Cacao is a jungle crop. It only grows 20 degrees north and south of the equator. For almost 500 years it has been extracted from the tropics using exploitative labor. Cacao leaves the tropics as a cheap commodity and gets transformed into what we know as chocolate in the industrialized north.
Part of what makes decolonizing chocolate difficult is that the supply chain arrangement seems almost dictated by the weather. Cacao growing requires warm sweaty tropical conditions, while chocolate making requires the steady coolness of northern climates.
The temperature sensitivity of finished chocolate remains a challenge to this day. Every chocolatier I know bemoans the difficulty and expense of summer shipping, and that’s just within the United States. I’m talking about transporting craft chocolate bars to the US from the tropics. Am I crazy?
Maybe I am crazy, but I know that we are in a technological age that makes it possible to disrupt and edit the way we have always done things.
I mean for real, they had barely invented refrigeration at the time that the first industrial chocolate was made. Now look at us.

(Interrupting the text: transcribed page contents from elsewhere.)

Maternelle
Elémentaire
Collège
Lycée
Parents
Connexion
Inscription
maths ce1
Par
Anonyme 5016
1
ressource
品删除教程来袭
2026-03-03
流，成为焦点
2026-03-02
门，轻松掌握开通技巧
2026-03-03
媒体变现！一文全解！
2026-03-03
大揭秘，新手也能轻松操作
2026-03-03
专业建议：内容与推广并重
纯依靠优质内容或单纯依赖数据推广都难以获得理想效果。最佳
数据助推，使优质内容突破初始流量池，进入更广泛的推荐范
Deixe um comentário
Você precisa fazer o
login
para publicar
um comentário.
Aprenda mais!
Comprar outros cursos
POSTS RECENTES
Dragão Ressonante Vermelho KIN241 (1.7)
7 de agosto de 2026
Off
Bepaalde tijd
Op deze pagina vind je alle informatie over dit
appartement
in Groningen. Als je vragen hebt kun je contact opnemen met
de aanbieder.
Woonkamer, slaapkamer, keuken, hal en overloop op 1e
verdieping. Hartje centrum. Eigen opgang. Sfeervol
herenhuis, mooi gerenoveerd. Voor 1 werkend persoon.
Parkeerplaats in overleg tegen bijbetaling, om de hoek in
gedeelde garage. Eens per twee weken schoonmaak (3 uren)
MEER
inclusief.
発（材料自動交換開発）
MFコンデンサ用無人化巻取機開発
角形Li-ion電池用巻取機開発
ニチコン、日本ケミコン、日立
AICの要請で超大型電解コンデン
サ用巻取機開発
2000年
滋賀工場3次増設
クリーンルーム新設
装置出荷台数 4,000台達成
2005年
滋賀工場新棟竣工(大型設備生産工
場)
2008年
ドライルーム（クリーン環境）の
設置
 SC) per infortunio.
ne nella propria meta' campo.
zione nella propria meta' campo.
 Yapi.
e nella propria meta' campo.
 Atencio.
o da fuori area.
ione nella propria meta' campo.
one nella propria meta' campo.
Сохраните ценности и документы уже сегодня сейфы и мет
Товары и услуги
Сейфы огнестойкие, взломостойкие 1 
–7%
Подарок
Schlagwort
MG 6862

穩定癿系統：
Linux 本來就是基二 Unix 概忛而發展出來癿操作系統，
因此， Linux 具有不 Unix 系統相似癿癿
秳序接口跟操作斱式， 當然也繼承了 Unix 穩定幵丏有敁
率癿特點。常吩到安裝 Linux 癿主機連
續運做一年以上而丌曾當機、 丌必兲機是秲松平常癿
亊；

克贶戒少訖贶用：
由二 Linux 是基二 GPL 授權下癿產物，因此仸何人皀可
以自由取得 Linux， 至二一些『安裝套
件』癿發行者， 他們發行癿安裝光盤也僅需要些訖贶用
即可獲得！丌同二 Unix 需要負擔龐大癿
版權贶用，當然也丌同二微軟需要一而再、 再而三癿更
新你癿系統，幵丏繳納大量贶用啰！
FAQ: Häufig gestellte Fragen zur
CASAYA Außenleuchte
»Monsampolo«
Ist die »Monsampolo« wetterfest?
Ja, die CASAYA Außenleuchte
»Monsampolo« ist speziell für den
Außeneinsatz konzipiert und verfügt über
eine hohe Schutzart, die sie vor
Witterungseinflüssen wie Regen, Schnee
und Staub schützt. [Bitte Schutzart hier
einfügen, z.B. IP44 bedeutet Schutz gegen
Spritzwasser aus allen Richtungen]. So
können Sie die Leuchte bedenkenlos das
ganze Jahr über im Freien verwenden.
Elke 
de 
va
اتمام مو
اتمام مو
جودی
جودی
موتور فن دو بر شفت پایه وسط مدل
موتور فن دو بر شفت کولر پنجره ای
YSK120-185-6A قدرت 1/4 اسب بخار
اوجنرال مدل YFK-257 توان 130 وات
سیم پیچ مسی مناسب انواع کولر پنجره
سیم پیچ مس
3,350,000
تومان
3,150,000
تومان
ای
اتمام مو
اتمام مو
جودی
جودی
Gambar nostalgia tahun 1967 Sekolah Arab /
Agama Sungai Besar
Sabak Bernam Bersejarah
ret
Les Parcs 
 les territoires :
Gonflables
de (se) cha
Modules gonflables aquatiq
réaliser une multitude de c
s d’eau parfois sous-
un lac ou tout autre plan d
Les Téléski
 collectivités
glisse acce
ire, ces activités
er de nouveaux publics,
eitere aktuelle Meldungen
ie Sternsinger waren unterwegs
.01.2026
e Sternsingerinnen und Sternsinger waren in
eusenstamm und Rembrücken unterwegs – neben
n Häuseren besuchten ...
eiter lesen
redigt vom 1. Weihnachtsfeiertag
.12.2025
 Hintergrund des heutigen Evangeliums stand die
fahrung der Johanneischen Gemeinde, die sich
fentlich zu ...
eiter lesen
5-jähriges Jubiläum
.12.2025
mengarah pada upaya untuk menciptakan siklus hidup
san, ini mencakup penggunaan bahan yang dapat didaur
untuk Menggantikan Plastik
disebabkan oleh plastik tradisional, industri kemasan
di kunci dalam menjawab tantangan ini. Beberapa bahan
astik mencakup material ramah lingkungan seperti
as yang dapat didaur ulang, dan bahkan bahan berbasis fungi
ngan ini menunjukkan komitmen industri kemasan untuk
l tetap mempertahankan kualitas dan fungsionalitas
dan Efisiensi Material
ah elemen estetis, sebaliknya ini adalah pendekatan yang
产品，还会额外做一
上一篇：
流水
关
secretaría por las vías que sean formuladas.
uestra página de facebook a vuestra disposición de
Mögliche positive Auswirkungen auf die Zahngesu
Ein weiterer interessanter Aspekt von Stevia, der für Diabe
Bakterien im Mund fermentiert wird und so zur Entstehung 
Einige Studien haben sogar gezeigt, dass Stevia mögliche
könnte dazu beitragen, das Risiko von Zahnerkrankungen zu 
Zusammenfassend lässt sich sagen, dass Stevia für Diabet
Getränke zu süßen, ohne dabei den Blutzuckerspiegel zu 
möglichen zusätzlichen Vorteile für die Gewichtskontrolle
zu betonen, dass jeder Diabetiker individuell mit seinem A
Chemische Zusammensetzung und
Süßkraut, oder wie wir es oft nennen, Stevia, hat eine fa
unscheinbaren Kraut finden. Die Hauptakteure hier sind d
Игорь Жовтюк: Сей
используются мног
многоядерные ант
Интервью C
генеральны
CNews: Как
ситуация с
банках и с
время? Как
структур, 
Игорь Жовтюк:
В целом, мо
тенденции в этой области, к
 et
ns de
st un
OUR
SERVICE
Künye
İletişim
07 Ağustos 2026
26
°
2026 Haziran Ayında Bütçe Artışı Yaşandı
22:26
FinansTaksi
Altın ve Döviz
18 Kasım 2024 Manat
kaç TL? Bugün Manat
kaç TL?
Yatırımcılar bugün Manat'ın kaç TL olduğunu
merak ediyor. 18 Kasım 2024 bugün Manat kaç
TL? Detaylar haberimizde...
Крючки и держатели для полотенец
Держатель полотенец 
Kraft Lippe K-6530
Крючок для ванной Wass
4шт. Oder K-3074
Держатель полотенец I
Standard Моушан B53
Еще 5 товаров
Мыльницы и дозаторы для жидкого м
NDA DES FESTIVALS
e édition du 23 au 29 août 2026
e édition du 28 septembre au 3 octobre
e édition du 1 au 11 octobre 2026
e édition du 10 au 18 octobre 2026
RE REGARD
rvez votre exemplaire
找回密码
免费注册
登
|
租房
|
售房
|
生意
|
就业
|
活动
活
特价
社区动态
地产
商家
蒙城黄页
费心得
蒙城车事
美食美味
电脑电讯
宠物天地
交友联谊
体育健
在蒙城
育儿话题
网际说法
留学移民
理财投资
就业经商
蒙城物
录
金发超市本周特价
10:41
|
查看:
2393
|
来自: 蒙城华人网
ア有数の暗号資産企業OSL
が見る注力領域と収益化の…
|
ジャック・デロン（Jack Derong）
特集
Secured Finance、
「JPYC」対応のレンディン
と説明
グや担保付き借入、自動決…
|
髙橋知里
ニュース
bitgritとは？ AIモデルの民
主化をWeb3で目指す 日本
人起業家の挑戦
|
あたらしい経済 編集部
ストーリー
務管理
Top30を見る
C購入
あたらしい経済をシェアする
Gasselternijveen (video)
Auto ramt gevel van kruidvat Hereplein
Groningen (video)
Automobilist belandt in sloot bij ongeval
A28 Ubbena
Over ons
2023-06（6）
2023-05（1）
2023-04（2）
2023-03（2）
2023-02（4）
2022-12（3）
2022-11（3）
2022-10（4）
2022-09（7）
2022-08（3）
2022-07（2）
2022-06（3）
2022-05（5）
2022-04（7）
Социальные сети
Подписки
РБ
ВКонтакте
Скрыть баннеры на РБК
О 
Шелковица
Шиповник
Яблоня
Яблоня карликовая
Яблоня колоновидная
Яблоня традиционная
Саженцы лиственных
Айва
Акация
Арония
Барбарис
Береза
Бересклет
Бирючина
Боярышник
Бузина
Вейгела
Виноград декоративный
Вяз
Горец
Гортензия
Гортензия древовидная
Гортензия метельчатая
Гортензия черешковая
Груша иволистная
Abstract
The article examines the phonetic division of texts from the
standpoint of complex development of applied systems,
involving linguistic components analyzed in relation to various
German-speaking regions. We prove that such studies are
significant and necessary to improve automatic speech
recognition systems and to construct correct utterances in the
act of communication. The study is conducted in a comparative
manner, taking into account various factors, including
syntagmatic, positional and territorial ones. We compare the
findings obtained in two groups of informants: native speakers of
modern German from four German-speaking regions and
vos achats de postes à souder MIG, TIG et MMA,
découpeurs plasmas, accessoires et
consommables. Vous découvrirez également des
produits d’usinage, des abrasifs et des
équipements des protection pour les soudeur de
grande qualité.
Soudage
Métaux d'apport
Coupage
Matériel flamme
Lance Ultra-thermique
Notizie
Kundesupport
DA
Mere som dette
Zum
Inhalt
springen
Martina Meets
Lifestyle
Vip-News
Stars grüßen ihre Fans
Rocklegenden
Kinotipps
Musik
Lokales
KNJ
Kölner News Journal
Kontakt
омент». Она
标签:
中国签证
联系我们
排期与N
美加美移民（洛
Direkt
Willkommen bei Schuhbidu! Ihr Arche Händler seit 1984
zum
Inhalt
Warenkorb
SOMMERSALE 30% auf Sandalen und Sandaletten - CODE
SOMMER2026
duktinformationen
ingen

The real challenge is to keep our environmental footprint in mind as we begin to bring decolonized chocolate into the US market. One way I am doing that is by choosing chocolate makers who grow cacao using organic principles. Another way is by figuring out a greener way to ship. Right now the standard is fedex air, using styrofoam insulation and gel ice packs. I am researching ways we can do better than that, including biodegradable insulating materials and carbon neutral shipping initiatives.
If you can dream it, you can do it, right?